You can live without a community, but you can’t thrive.
Without the side looks and muttered tuts and clutched purses, Lee had unclenched inside, until his sharp edges smoothed to sunshine.
She’d never known him so easy in his own skin, even with the wheelchair.
The bell rang and Benny hurried to the door.
Exchanging a look with Lee, Cora followed her brother.
Most people would have come around the side of the house to the back, where anyone could hear the party was.
That was how she knew, even before Benny opened the door, who they’d find on the other side.
‘You came,’ Benny said in a rush of breath.
Gloria nodded, blinking hard, looking nervous and clutching a Key lime pie, as Cora gaped at her, genuinely surprised. It was one thing to write a few letters, but a white woman showing up to a colored folks’ cook-out to see a man? That was all kinds of a statement.
Benny had called her the day he arrived home on leave asking her to come, and while she hadn’t said she would, she also hadn’t said she wouldn’t. Cora would have sworn up and down that no way would she actually turn up.
Smoothing her face into something more welcoming than a shocked stare, Cora said, ‘Hi,’ trying to sound light. ‘Come on in. I’ve heard so much about you, I almost feel like I already know you.’
Gloria hesitated in the doorway and blew out a long breath.
‘It’s okay,’ said Benny. ‘We’ll be okay.’ He put a hand on her elbow and gave her a nod of encouragement.
‘Is that for me?’ Cora said. ‘It looks delicious.’
‘It’s my sister-in-law’s recipe.’ She glanced at Benny. ‘I remember you liked it.’
Cora took the pie and Benny reached for Gloria’s hands.
‘It’s so good to see you,’ he said.
‘You too.’
When she stepped inside, he folded her into a hug, and she slipped her arms around him, drawing him close.

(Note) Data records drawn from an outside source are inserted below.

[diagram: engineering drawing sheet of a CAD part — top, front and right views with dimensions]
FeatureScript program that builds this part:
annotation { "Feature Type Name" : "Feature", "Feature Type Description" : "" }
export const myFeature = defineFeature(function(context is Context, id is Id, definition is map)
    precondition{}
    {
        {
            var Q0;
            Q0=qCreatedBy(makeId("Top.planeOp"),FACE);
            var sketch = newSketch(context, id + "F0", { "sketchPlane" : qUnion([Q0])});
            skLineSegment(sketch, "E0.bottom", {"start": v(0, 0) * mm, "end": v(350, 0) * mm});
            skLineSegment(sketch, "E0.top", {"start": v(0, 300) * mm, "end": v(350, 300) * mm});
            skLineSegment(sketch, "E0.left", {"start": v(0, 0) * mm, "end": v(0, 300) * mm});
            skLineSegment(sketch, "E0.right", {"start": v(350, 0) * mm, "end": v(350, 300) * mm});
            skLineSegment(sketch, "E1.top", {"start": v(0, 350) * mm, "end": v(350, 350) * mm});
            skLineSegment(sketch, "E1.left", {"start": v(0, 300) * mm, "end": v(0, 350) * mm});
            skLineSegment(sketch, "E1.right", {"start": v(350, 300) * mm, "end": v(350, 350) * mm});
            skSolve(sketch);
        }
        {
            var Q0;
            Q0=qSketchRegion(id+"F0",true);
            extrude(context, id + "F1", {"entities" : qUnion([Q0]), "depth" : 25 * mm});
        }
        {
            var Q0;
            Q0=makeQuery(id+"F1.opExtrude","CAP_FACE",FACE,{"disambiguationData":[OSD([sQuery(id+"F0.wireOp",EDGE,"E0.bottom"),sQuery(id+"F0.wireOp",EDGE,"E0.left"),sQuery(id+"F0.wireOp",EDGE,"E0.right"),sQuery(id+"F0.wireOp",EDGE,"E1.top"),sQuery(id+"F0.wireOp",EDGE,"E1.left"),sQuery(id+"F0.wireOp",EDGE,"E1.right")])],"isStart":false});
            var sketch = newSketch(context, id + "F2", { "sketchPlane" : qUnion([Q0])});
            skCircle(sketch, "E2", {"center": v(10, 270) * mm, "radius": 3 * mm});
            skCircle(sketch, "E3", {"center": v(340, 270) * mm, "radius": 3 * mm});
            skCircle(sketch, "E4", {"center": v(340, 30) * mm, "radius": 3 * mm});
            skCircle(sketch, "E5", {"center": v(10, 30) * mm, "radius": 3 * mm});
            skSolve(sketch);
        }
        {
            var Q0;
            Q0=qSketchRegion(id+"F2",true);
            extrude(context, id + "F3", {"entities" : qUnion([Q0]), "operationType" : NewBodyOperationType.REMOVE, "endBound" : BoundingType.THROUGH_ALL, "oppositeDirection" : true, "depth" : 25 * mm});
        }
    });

‘You’re sure it’s okay that I came?’ she said.
‘It’s more than okay.’
The soft ache in his voice spoke of longing and need, and the relief in her sigh told Cora all she needed to know about what they felt for each other.
Cora stepped away giving them a moment to themselves and carried Gloria’s dessert to the food table, cutting herself a slice. The tart lime and the sugary sweetness played on her tongue in a complementary contrast. A celebration of opposites.
In the yard, a sea of neighbors talked and laughed. Cora searched for Lee and found him speaking to Momma Mae, who was rummaging in her large bag.
‘I brought this for you to play,’ Momma Mae was saying to Lee, when she reached them. The woman pulled Jasper’s trumpet out of her quilted sack and handed it to him. ‘I think he would have wanted that.’
Lee turned it over in his hands, running his fingers across the stops. He adjusted the mouthpiece and fit it to his lips. And then he played, like only Lee could, painting the sky with feelings. The trumpet had never been his best instrument, but all the same, it sounded just right.